Friday, September 08, 2006

Brian Andreas

Welcome to the artwork/stories of Brian Andreas.

I discovered him while shopping with my best friend in a small town, and always meant to look him up, but never got around to it, until Super Hero Journals made an entry today mentioning him, and I knew it was time.

Brian combines watercolor/pen artwork with unique stories or phrases or short sentences that describes an idealistic truth in life, and I think we can all sympathize with his work. Please, please, please check him out. I think you'll find a picture there that you'll absolutely adore.

Monday, September 04, 2006

RIP, Steve

Steve Irwin is dead. If you haven't heard the news, google the story, because I'm not going to reiterate for you. Suffice to say it was tragic and horrible and writers everywhere should be saddened.

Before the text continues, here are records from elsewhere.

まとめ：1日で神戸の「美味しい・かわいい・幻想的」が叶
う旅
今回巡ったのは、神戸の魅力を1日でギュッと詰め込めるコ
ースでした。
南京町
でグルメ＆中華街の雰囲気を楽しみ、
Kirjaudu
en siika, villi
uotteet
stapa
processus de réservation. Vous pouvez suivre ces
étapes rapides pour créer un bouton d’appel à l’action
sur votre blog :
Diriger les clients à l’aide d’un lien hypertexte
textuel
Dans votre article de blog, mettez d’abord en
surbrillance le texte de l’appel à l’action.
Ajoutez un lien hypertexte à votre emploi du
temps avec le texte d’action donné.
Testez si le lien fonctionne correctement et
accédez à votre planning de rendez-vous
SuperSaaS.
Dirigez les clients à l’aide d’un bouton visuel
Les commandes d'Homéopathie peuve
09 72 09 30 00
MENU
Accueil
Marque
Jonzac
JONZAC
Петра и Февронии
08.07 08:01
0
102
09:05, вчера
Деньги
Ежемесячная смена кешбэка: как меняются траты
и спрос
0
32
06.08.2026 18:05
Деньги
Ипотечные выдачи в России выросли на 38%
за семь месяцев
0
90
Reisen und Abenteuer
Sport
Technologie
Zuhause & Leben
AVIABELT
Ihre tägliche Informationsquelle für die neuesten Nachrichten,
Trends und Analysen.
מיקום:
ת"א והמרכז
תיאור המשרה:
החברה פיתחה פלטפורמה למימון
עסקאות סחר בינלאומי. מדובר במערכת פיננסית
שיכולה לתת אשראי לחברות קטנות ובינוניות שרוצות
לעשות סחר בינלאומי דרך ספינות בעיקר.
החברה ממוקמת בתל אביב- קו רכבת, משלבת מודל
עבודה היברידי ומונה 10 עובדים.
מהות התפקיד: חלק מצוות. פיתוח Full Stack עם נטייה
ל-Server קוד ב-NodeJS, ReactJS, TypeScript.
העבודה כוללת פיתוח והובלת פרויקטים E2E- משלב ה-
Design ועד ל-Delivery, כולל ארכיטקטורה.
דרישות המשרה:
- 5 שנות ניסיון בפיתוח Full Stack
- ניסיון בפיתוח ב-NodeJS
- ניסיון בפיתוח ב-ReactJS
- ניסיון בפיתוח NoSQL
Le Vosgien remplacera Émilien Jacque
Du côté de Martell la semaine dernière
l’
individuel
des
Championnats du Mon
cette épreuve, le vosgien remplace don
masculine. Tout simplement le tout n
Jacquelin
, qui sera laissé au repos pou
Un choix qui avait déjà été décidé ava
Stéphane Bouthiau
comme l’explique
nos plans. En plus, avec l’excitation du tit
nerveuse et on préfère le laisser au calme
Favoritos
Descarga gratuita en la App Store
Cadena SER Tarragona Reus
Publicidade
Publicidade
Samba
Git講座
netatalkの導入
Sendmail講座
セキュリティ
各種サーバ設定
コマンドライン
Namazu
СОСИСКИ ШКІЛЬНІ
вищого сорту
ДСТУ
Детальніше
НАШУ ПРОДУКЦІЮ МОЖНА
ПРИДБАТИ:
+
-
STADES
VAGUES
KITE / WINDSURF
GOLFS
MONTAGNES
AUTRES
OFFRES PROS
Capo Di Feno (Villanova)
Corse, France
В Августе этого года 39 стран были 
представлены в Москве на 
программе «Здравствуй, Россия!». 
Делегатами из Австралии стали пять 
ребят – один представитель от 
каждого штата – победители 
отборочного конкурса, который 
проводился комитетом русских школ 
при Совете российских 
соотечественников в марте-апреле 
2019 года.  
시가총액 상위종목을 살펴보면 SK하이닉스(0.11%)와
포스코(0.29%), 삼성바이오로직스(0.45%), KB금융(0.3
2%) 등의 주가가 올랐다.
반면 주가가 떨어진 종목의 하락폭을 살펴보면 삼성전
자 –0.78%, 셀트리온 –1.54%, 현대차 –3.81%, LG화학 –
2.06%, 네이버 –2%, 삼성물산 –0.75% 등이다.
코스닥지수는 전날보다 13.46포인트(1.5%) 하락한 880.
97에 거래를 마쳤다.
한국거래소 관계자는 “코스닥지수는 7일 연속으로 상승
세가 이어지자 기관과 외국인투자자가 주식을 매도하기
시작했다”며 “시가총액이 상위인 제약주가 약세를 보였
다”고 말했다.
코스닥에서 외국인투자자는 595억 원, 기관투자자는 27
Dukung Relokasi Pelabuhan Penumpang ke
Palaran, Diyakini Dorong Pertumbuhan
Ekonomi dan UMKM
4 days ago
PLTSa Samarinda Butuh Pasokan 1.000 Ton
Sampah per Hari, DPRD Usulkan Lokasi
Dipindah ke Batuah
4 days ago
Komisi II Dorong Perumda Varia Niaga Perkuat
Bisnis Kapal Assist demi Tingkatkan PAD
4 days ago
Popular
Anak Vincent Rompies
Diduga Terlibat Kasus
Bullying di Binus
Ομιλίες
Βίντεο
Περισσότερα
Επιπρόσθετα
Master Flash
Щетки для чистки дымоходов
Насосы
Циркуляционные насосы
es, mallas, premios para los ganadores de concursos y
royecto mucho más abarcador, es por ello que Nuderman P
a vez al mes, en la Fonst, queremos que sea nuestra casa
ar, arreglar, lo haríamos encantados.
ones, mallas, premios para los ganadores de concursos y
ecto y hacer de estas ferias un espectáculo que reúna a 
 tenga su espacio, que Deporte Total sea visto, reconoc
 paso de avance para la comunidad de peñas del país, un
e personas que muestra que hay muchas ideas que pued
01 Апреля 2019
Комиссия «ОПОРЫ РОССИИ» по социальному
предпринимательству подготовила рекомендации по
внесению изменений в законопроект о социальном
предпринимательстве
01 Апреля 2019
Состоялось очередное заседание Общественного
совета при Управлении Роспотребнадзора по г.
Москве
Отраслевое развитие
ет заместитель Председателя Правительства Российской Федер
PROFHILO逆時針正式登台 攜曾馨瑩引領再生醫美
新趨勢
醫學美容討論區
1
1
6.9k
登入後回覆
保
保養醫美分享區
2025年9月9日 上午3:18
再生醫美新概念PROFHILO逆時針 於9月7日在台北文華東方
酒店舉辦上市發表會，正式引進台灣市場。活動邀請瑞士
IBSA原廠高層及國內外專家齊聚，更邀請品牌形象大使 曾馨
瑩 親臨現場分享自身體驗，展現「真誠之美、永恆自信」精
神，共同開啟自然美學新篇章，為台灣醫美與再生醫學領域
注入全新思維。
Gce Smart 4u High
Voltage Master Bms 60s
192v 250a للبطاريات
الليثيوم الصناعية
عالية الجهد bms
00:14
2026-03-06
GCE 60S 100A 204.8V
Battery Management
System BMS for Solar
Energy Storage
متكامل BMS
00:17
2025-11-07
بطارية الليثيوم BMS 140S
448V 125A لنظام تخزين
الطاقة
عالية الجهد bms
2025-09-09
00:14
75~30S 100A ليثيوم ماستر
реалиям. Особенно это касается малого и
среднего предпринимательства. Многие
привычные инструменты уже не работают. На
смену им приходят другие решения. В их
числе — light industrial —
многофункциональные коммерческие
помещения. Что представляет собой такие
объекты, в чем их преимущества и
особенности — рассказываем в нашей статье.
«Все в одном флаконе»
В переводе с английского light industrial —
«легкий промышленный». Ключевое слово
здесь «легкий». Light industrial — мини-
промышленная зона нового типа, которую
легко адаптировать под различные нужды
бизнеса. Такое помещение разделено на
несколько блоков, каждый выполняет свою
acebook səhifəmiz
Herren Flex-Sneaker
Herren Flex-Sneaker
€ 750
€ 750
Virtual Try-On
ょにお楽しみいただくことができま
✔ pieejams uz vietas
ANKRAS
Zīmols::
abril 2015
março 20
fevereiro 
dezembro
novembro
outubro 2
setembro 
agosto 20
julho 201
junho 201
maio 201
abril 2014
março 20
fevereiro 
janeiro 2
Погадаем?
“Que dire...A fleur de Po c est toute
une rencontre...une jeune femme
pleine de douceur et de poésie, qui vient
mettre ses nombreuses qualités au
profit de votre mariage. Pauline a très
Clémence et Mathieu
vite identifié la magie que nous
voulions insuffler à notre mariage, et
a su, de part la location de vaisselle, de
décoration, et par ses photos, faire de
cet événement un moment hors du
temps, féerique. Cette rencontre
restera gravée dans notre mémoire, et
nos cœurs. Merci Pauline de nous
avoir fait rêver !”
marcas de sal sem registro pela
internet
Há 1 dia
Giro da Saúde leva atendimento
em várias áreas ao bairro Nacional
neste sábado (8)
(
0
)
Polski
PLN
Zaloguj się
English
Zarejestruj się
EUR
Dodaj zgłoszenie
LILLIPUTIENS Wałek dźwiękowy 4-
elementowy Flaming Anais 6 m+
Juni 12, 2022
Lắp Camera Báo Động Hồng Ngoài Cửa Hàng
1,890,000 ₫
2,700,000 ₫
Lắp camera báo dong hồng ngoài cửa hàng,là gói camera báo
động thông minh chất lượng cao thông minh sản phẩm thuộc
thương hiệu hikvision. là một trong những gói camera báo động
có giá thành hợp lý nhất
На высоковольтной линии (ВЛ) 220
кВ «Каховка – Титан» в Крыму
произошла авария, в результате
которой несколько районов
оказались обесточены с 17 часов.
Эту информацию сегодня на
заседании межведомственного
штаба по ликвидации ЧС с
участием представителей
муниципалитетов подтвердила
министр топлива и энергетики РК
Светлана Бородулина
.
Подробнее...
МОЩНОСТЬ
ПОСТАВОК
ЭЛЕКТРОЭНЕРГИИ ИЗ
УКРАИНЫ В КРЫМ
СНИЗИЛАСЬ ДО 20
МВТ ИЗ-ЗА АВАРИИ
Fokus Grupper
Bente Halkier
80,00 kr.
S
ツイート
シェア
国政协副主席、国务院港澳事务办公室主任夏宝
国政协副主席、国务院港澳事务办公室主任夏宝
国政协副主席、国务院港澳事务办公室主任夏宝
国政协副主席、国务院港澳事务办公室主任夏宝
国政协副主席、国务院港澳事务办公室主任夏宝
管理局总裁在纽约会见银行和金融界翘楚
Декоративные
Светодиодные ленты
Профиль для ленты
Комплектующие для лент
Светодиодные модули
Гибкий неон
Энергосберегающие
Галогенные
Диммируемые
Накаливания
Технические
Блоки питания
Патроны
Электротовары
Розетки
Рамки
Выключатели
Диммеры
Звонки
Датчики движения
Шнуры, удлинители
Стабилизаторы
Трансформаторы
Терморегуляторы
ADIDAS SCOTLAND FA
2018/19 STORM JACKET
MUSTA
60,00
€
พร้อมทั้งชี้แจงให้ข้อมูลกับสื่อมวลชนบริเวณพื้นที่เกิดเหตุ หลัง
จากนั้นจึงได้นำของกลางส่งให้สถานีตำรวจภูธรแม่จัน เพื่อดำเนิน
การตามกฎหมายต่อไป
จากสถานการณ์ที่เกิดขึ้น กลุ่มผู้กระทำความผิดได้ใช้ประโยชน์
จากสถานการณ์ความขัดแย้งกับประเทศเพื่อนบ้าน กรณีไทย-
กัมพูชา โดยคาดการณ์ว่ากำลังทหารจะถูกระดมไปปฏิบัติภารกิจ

You know... in the words of David Sedaris... I always hoped the world would be united by an armed struggle against the undead or something... but it's beginning to look like a step was made in the direction of world peace through Steve's death.

You may ask... why should writers care?

Well, I'm here to tell you that writers /should/ care. A /lot/. Steve Irwin was an important celebrity icon. He was infamous for several quirks, and we all have made fun of him for being an insane adrenaline-addict. He was also a family man living an impressive love story (which should send your writer senses perking) and an environmentalist/conservationalist, and his death has impacted millions of people all around the world. In case you didn't know, the global impactation of millions of people = writerly caring.

You may now reference Steve in your writing. You may compose a personal narration. You may write a story meant to take place in the past and reference Steve's passing as an impactful event in your character's life. This is ripe with opportunity.

But beyond the capitalism, let us take a moment and mourn for Steve, beloved Crocodile Hunter of Australia.

Rest in Peace, Steve. Rest in Peace.